Plectosporium blight of Pumpkin – Vegetable Crops Hotline

Plectosporium blight of Pumpkin

This disease appears to be more important each year. It is not clear to me why. This article reviews Plectosporium of pumpkin, sometimes called white speck.

I would rank Plectosporium blight behind powdery mildew, bacterial leaf spot and Phytophthora blight in economic damage caused. The occurrence of this disease is usually sporadic. However, when it occurs, it can cause yield loss if left uncontrolled. Plectosporium blight can be recognized from the light tan spindle shaped lesions on stems and leaf petioles (Figure 1).

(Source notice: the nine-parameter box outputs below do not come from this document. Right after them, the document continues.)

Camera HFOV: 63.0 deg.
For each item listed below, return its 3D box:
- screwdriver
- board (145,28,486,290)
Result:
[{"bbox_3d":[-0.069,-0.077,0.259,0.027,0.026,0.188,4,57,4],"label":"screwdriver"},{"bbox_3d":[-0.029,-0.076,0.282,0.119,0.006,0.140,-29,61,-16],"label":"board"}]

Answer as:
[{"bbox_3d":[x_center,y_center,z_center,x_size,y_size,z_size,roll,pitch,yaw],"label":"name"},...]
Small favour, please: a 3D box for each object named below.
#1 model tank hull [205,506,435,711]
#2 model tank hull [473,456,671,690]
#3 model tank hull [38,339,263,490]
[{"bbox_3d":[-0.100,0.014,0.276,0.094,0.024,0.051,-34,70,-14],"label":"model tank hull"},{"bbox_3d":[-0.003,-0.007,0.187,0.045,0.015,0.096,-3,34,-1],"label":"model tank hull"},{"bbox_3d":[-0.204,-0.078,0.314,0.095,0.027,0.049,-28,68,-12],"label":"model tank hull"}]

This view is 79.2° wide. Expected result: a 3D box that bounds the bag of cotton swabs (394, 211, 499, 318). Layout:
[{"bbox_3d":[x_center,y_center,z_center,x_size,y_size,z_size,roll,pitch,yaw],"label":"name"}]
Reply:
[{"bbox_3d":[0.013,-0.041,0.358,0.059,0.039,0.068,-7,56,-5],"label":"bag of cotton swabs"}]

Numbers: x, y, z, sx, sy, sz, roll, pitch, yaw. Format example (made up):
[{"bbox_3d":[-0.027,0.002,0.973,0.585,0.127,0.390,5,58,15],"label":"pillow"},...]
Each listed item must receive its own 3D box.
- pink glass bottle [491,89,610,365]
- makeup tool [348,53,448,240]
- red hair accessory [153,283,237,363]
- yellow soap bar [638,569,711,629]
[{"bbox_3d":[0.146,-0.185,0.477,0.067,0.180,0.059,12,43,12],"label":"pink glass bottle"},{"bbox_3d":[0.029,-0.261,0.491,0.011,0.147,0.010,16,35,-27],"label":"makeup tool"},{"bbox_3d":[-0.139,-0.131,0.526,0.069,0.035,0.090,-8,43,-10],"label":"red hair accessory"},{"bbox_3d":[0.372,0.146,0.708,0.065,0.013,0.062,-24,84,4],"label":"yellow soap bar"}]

Lesions on leaves may be dimple like. Lesions may also occur on the fruit (Figure 2), although these symptoms are less common. Yield loss is most often caused by lesions on the stem adjacent to the fruit—the pumpkin handle (botanically known as the peduncle). Yellow squash and zucchini squash are also affected. When lesions occur in large numbers they can give a light gray or white appearance to the foliage. Usually, the lesions affect only the appearance of the foliage or fruit. Infrequently, the lesions can become so severe on young plants that individual leaves or vines may wilt. This disease may be managed through a combination of cultural and fungicide treatments. Crop rotations of 3-4 years and fall tillage will help keep the crop residue to a minimum. A regular contact fungicide program will also help to keep Plectosporium blight in check. My understanding has been that any fungicide program that includes products labeled for Plectosporium on pumpkin will be effective. However, given the disease severity growers have experienced recently, I especially recommend group 11 products: Flint®, Cabrio®, Pristine®, Merivon® and Quardis® including Quadris Top®.

Figure 1: Plectosporium blight on pumpkin stem.

Figure 1. Plectosporium blight on pumpkin stem.

Figure 2: Plectosporium blight on pumpkin fruit and handle.

Figure 2. Plectosporium blight on pumpkin fruit and handle.